• _Task objective_
Please return every line of the records below that contains the word "Sáng".

• _The data_
/---
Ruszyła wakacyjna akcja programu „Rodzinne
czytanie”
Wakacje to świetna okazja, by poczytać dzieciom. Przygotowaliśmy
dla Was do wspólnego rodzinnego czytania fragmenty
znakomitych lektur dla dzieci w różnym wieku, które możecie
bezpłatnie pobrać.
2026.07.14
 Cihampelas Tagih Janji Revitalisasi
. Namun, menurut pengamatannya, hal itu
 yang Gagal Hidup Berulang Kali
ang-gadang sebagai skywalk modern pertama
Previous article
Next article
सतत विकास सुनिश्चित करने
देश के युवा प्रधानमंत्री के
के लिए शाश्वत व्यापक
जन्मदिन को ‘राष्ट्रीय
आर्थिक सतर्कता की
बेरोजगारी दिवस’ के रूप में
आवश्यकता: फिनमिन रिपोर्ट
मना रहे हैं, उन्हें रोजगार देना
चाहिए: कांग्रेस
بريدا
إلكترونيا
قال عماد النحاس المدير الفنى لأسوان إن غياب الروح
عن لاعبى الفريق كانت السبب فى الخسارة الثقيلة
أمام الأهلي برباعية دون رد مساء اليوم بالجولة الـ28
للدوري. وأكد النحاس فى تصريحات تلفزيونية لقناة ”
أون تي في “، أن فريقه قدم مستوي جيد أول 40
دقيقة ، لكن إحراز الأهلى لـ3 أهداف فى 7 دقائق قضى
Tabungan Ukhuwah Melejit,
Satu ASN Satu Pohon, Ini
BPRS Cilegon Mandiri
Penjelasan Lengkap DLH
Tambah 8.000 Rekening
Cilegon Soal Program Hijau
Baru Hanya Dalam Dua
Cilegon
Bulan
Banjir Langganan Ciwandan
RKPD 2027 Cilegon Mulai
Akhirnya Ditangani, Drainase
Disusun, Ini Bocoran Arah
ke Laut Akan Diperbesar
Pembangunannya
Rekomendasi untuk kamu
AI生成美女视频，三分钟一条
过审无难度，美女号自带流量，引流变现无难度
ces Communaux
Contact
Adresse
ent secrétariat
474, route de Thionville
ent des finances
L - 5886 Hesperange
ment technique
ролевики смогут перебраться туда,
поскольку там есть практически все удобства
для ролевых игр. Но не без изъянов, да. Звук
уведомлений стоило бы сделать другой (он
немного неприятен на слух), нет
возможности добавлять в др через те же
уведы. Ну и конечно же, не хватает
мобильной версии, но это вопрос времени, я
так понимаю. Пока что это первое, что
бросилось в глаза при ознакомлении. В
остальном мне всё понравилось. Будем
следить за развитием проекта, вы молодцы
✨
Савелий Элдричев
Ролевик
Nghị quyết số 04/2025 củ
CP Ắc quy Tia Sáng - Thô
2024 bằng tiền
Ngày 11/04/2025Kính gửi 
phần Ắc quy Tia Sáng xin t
\---
• _Output below_
CP Ắc quy Tia Sáng - Thô
phần Ắc quy Tia Sáng xin t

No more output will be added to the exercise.